Hier
David Galantin. 36 ans. Non-voyant. l’animateur des « Yeux grands fermés » au Futuroscope entend juste « mener une vie normale ».
Nous lui avions donné rendez-vous place Charles-de-Gaulle. Il nous y a rejoint en bus. De Jaunay-Clan où il habite. Sans rechigner sur ce choix. Sans se réfugier derrière l’excuse du handicap.
David Galantin est non-voyant et a appris à « faire avec ». « Je demande au chauffeur de me prévenir lorsque je dois descendre, glisse-t-il. Il faut juste espérer qu’il ne m’oublie pas. »
David préfère rire de ces situations. Un temps, il a voulu remuer ciel et terre pour faire entendre la cause des non-voyants. Il a depuis mis le holà sur son investissement associatif. L’amélioration de sa condition ? « Pas vraiment. » La résignation ? « Encore moins.» Aujourd’hui, il aspire à se laisser vivre. Et privilégier « l’instinct de l’instant ». « Je ne me suis jamais mis de barrière », explique-t-il. Sa devise : carpe diem. Écouter ses envies, réfléchir ensuite. Ses préceptes peuvent chagriner les mornes normes de notre société. Lui s’en est affranchi depuis belle lurette. ??
D’une ville à l‘autre
L’évidence se fait jour : David a la bougeotte. La même qu’autrefois, lorsque ses études s’apprêtent à façonner sa vie. Ainsi, ses premiers pas universitaires à Montpellier tournent court. Car David profite d'un service d'échanges pour partir, un an, aux Etats-Unis. A l’université de Knoxville, Tennessee. « Je me suis retrouvé au rattrapage à la fin de mon année de maîtrise AES, rappelle-t-il. Je n’y suis jamais rendu... Pour la bonne raison que l’année universitaire américaine débutait en août et que ces rattrapages étaient programmés en septembre. Il n’y a pas eu de choix à faire. »
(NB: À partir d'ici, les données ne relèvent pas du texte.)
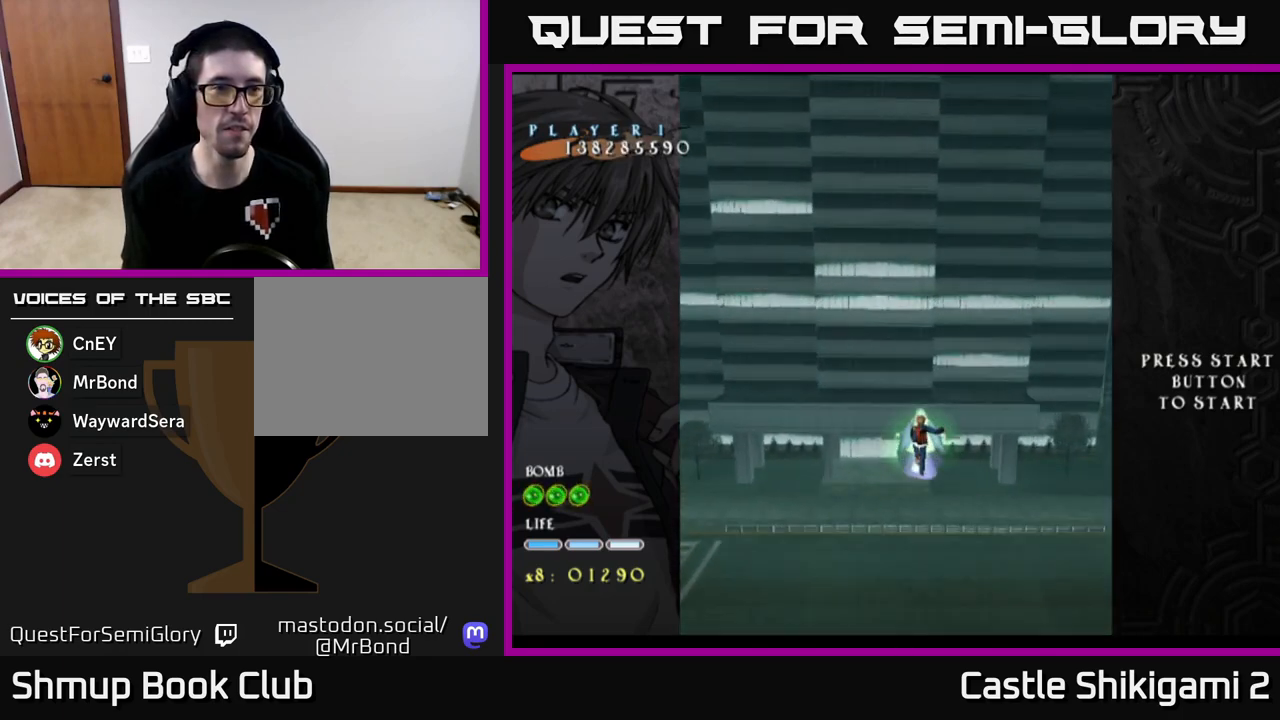
{"buttons": ["X"], "left_stick": "center", "events": []}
L’escapade outre-Atlantique s’impose d’elle-même, mais ne laisse pas un souvenir impérissable. « Je suis arrivé là-bas avec l’envie de découvrir ce pays aux mille visages, mais en suis reparti sans le moindre regret. Je me suis fait à l’idée que je ne pourrais y vivre très longtemps. »
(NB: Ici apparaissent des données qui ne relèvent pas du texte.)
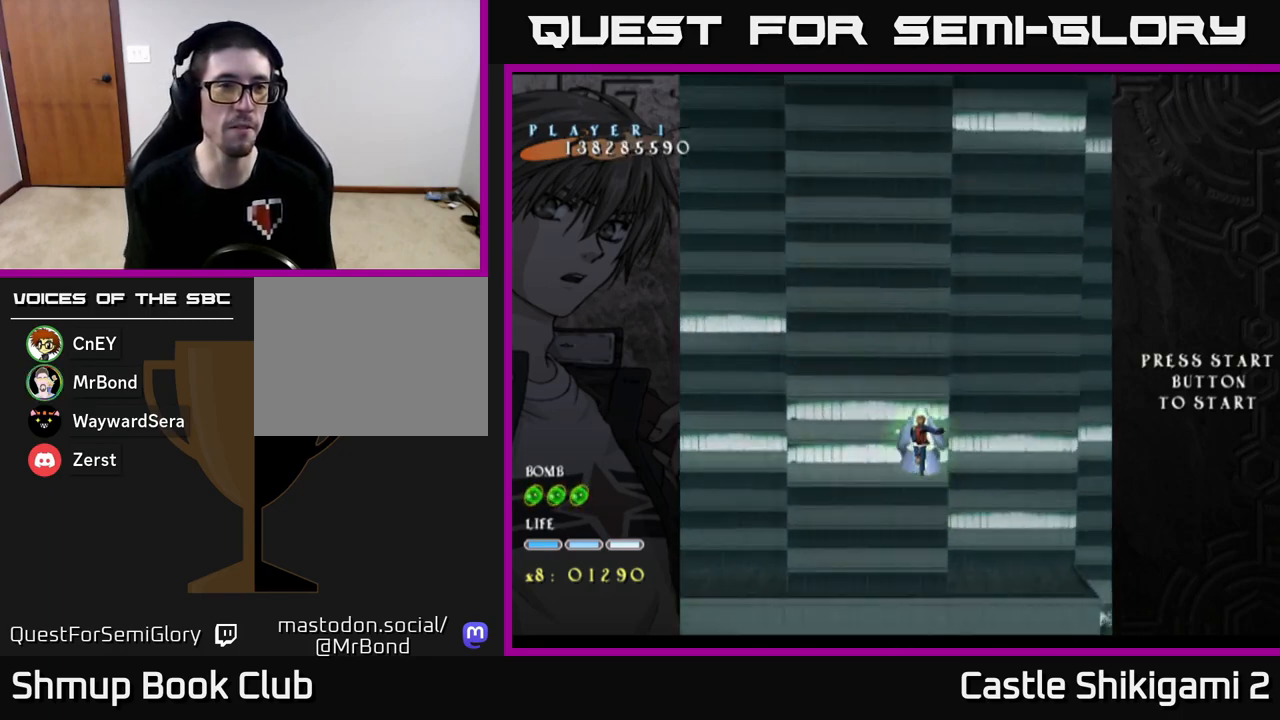
{"buttons": ["X"], "left_stick": "center", "events": [[200, "left_stick", "up"], [417, "left_stick", "center"]]}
Retour logique sur ses terres d’origine. La Cité des Gaules, à deux pas de sa Franche-Comté natale, l’accueille à bras ouvert. Il y vit trois ans, la durée d’un cursus à l’Institut d'études politiques. « Si je n’ai pas eu mon diplôme, j’ai retiré de nombreux bénéfices de cette période. Cette formation m’a permis de faire fructifier mon bagage culturel. »??Il l’enrichit au-delà dans un nouveau port d’attache, Nantes. C’est là, sur les bords de l’Erdre, qu’il finit par valider la maîtrise prématurément abandonnée. « À cette époque, j’ai envisagé de passer les concours administratifs, avec l’ambition de travailler pour l’Union européenne. Sauf que… »
Futuroscope, nouvel arrêt
Sauf qu’un jour, il tombe sur une annonce Internet. « Le Futuroscope cherchait des non-voyants pour animer sa nouvelle attraction : Les yeux grands fermés. J’ai répondu en sachant que je n’avais aucune expérience dans le domaine. »
Le « Parc » est pourtant séduit. Et l’engage. En 2005, à la trentaine sonnante, David refait son baluchon. Pour l’inconnue d’une aventure inédite. Cinq ans après, il mesure le chemin parcouru. Il pèse ses mots, sourit à la sincérité et la truculence des questions enfantines, mais évite de s’appesantir. Pudique notre homme ? Suffisamment pour ne pas aller plus loin dans la confession de ses implications professionnelles. Le naturel, lui, revient au galop. Courant au devant des souvenirs et notamment d’un voyage récemment effectué au Sénégal. « Les rencontres humaines y ont été extraordinaires », s’émerveille-t-il.
On comprend enfin où il veut en venir. Être non-voyant n’est certainement pas une fatalité. David ne demande qu’à mordre la vie à pleines dents. Comme tout un chacun. A l’ombre des différences.